Kellokumpu-Lehtinen P, Halme A
Department of Radiotherapy, University of Turku, Finland.
Radiother Oncol. 1990 May;18(1):1-7. doi: 10.1016/0167-8140(90)90017-q.
Excellent treatment results have been achieved historically with postoperative radiotherapy in testicular seminoma. In this retrospective study the treatment results of 211 patients with Stage I-II testicular seminoma treated in Finland during the years 1970-1983 were evaluated. 176 (84%) patients received postoperative radiotherapy alone. In addition to radiotherapy, 26 (12%) patients received chemotherapy during the primary treatment. There were 129 Stage I (61%), 66 Stage IIA-B (31%) and 16 Stage IIC (8%) tumors. The 5-year survival rate was 95% in Stage I, 87% in Stage IIA-B and 73% in Stage IIC. In Stage I, seven relapses (relapse rate 6%) occurred after irradiation; three of them were cured with second-line therapies. None of the relapses occurred within the radiotherapy field. In Stage IIA-B, 31 patients had only parailiacic + aortic irradiation, 25 patients received both parailiacic + aortic and mediastinal irradiation. With both radiotherapy techniques there was no significant difference in the number of relapses (seven and three) and in the remission rate (94% and 96%). Radiotherapy alone was used on four Stage IIC patients and one of them died during the primary treatment. Two of them relapsed, but could be cured with chemotherapy. These results correspond to those reported in the literature and they suggest that prophylactic mediastinal irradiation is unnecessary in Stage IIA-B patients. Stage IIC patients should receive chemotherapy initially.

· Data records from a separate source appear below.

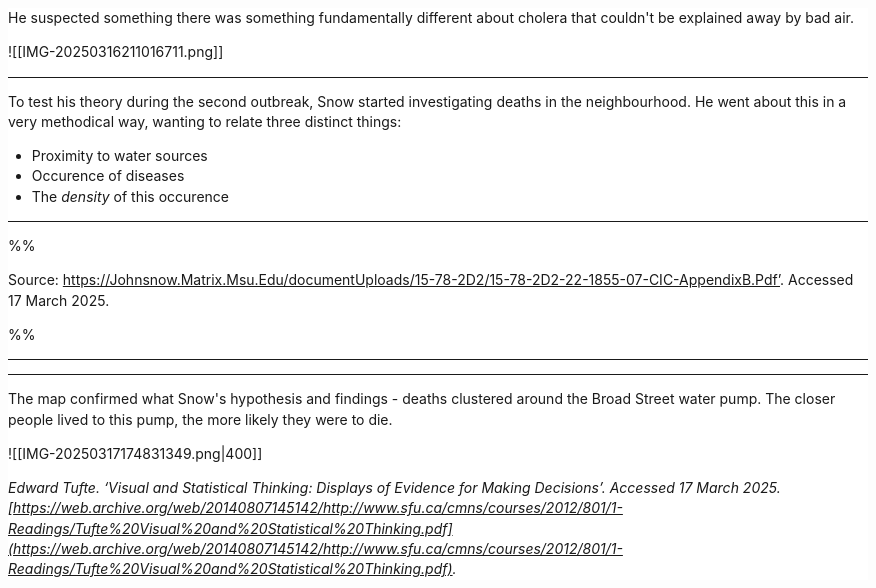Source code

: He suspected something there was something fundamentally different about cholera that couldn't be explained away by bad air. 

</div>


<div class="fragment" data-fragment-index="1" data-fragment-state="appearing-only">

![[IMG-20250316211016711.png]]

</div>

</split>

---

To test his theory during the second outbreak, Snow started investigating deaths in the neighbourhood. He went about this in a very methodical way, wanting to relate three distinct things: 

- Proximity to water sources
- Occurence of diseases
- The _density_ of this occurence


---



%% <cite style="margin-top:-5rem;">

Source: https://Johnsnow.Matrix.Msu.Edu/documentUploads/15-78-2D2/15-78-2D2-22-1855-07-CIC-AppendixB.Pdf’. Accessed 17 March 2025. 

</cite> %%

---



---

<split even gap="2">
<div>

The map confirmed what Snow's hypothesis and findings - deaths clustered around the Broad Street water pump. The closer people lived to this pump, the more likely they were to die.


</div>


<div class="fragment" data-fragment-index="1" >

![[IMG-20250317174831349.png|400]]

<cite>

Edward Tufte. ‘Visual and Statistical Thinking: Displays of Evidence for Making Decisions’. Accessed 17 March 2025. [https://web.archive.org/web/20140807145142/http://www.sfu.ca/cmns/courses/2012/801/1-Readings/Tufte%20Visual%20and%20Statistical%20Thinking.pdf](https://web.archive.org/web/20140807145142/http://www.sfu.ca/cmns/courses/2012/801/1-Readings/Tufte%20Visual%20and%20Statistical%20Thinking.pdf).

历史上,睾丸精原细胞瘤术后放疗已取得了出色的治疗效果。在这项回顾性研究中,对1970年至1983年期间在芬兰接受治疗的211例Ⅰ - Ⅱ期睾丸精原细胞瘤患者的治疗结果进行了评估。176例(84%)患者仅接受了术后放疗。除放疗外,26例(12%)患者在初始治疗期间接受了化疗。有129例Ⅰ期(61%)、66例ⅡA - B期(31%)和16例ⅠC期(8%)肿瘤患者。Ⅰ期患者的5年生存率为95%,ⅡA - B期为87%,ⅠC期为73%。在Ⅰ期患者中,放疗后发生了7例复发(复发率6%);其中3例通过二线治疗治愈。放疗区域内未发生复发。在ⅡA - B期,31例患者仅接受了腹主动脉旁 + 主动脉放疗,25例患者接受了腹主动脉旁 + 主动脉及纵隔放疗。两种放疗技术在复发数量(7例和3例)及缓解率(94%和96%)方面均无显著差异。4例ⅠC期患者仅接受了放疗,其中1例在初始治疗期间死亡。2例复发,但可通过化疗治愈。这些结果与文献报道相符,提示ⅡA - B期患者无需进行预防性纵隔放疗。ⅠC期患者应首先接受化疗。